Posso provare a descrivervi lo stato d’animo? Rabbia, odio feroce, voglia di riscatto e… e io che lo riconosco subito, il suo volto stampato nella memoria, mentre io per lui sono nessuno, un romano qualsiasi, solamente senza un braccio.
 
«Lei non ne mangia?»
 
«No no Arsiero, da sei anni sono vegetariano convinto…»
 
Per sei lunghi anni ho tenuto il mio braccio mancante nel freezer di casa, ogni tanto lo tiravo fuori e pensavo a come modificarlo per piantarlo su per il culo al brigadiere Carminati. Al braccio mancavano già un paio di dita (ragù... ricordate?), e immaginavo di levare anche le altre arrotondando il tutto, dandogli la giusta forma per garantirgli una mia personalissima rettoscopia.
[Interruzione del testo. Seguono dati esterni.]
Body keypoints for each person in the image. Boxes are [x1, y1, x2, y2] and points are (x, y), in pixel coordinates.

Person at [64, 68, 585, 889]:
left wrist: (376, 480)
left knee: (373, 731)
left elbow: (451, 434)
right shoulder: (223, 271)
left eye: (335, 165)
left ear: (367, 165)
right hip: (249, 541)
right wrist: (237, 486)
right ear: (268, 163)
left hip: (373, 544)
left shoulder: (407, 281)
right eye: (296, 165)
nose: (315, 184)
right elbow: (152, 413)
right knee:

Sei lunghi anni, a sognare fisicamente quel momento, per poi sentirmi dire un giorno da mio figlio che il tipo mi diventa consuocero.
 
Non potevo più procedere con l’impalamento, era evidentemente un gesto non consono alla situazione, tenendo conto anche del fatto che era pur sempre un carabiniere.
Mi limitai pertanto a godermi solo in parte la soddisfazione della vendetta, guardando con che appetito la famiglia Carminati stava spolpandosi lo speciale spezzatino che gli avevo con amore preparato.
 
 
FINE
 

 

P.S.

Esisteva anche l’opzione 5, ovvero passo per il centro, ma non mi era funzionale al racconto, tenendo anche conto del fatto che passare per il centro significa comunque affrontare sempre un tritacarne, anche se di tipo minore (l'equivalente di un sughetto fresco pomodoro basilico a fronte del ragù di cui sopra). Inoltre, passare per il centro per fare prima, significa fare crollare definitivamente la logica ingeneristica trasportistica che da 50 anni si tenta di pianificare e realizzare attorno alle grandi centralità più congestionate. (dissertazione da deformazione professionale acclarata).